*Task material:*
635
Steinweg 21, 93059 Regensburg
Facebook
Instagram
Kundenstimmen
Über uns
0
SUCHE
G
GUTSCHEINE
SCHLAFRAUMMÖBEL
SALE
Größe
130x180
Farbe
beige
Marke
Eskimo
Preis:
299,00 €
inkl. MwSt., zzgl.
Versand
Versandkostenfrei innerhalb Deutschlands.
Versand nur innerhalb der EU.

---

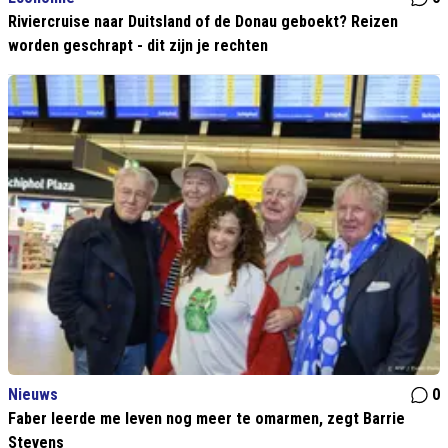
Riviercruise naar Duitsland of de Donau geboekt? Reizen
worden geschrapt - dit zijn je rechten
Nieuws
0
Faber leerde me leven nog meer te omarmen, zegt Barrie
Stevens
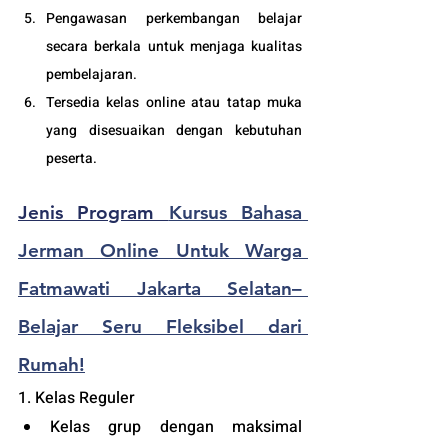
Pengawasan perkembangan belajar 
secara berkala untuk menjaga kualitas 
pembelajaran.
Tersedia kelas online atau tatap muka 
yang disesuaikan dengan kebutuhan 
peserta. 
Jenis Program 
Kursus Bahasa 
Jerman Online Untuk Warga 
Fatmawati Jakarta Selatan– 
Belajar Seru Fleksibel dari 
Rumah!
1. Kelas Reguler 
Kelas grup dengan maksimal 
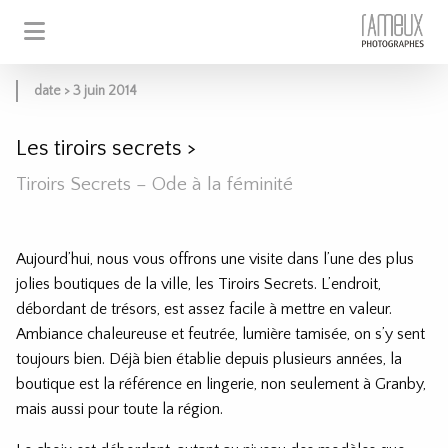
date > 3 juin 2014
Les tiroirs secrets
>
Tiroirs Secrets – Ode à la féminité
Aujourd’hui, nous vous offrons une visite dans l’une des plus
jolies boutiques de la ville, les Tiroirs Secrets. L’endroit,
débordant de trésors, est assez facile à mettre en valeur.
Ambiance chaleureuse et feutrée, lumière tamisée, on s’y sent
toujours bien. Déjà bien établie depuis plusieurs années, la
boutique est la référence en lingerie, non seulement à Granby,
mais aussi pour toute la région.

*Your goal:*
Please print the lines above word for word, starting at the one with "Riviercruise naar Duitsland" and ending at the one with "Fatmawati Jakarta Selatan–", both included, and without any picture.

*Written reply:*
Riviercruise naar Duitsland of de Donau geboekt? Reizen
worden geschrapt - dit zijn je rechten
Nieuws
0
Faber leerde me leven nog meer te omarmen, zegt Barrie
Stevens
Pengawasan perkembangan belajar 
secara berkala untuk menjaga kualitas 
pembelajaran.
Tersedia kelas online atau tatap muka 
yang disesuaikan dengan kebutuhan 
peserta. 
Jenis Program 
Kursus Bahasa 
Jerman Online Untuk Warga 
Fatmawati Jakarta Selatan– 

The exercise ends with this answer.